Phuket, die berühmte Inselschönheit Thailands, wird derzeit zur lebendigen Kulisse für die erste Thailand Biennale in diesem Jahr. Unter dem Titel „Eternal Kalpa]“ hat dieses bedeutende Kunstfestival die Straßen von Phuket in ein beeindruckendes Kunstwerk verwandelt, und das zur rechten Zeit, denn die politische Landschaft des Landes steht nicht still. Am 8. Februar 2026 hat eine wahre Schlacht zwischen 57 politischen Parteien um die Wählergunst begonnen, und die Kunst verschmelzt dabei direkt mit der politischen Imagery, wie [Monocle berichtet.
Die Biennale, die vom 29. November 2025 bis zum 30. April 2026 stattfindet, nutzt über 20 Veranstaltungsorte, die sowohl historische als auch postindustrielle Charakteristika verbinden.
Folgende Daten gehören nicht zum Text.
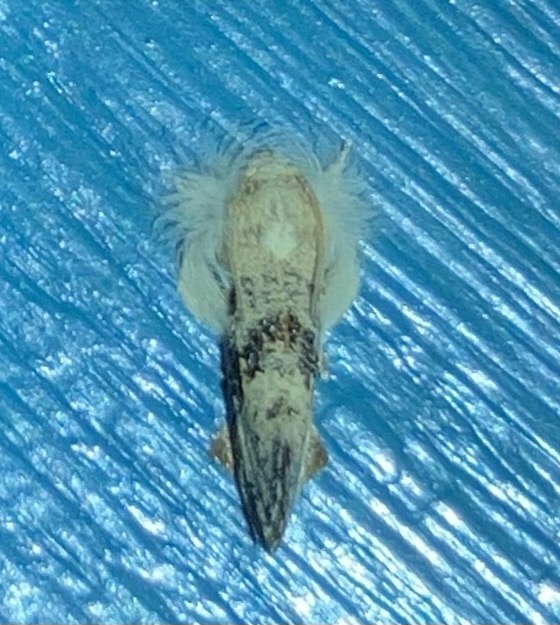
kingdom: Animalia
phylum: Arthropoda
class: Insecta
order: Lepidoptera
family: Tineidae
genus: Acrolophus
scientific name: Acrolophus mycetophagus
Alte Gebäude wie die Kathu Liquor Distillery und die Chao Fah Power Station wurden für diese außergewöhnliche Veranstaltung umfunktioniert. Kuratorin Marisa Phandharakrajadej hebt hervor, dass das Hauptziel des Festivals darin besteht, „Aufmerksamkeit anstelle von Anziehung“ zu schaffen. Phuket soll als dynamische Kulturlandschaft wahrgenommen werden, weg von den üblichen Strandklischees, wie auch Thai Times anmerkt.
Kunst und Kultur im Dialog
Insgesamt beteiligen sich etwa 65 Künstler aus aller Welt an diesem Event, das mit dem Ziel gestartet wurde, eine Plattform für den interkulturellen Dialog und nachhaltigen Kulturtourismus zu schaffen. Die Kunstwerke sind an verschiedenen Orten in der Stadt verteilt, von den malerischen Straßen der Altstadt bis hin zu Küstenparks und mangrovenreichen Landschaften, was die Vielfalt und die kulturelle Tiefe von Phuket verdeutlicht.
Ein Highlight ist das Pearl Theater, ein historisches Gebäude aus dem Jahr 1971, das Kunstinstallationen zeigt, die mit der wirtschaftlichen und kulturellen Geschichte des Nachtlebens in Phuket verbunden sind. Diese kreative Aneignung öffentlicher Räume bringt nicht nur frischen Wind in die sechswöchige Veranstaltung, sondern lädt auch die Zuschauer ein, über den Tellerrand hinauszuschauen.
Politik und Kunst vereint
Mit über drei Millionen erwarteten Besuchern wird das Festival voraussichtlich einen erheblichen wirtschaftlichen Einfluss auf Phuket und die umliegenden Regionen haben. Der Erlös aus dem Tourismus wird für 2026 auf 605 Milliarden Baht (etwa 16,3 Milliarden Euro) geschätzt. Es ist kein Zufall, dass das Festival mit einer so bedeutsamen Wahl und einem Referendum über die Verfassungslegitimität in der Region zusammenfällt. Die Bhumjaithai-Partei, die bei den letzten Wahlen erfolgreich war, könnte die nationale Lebensweise stark beeinflussen.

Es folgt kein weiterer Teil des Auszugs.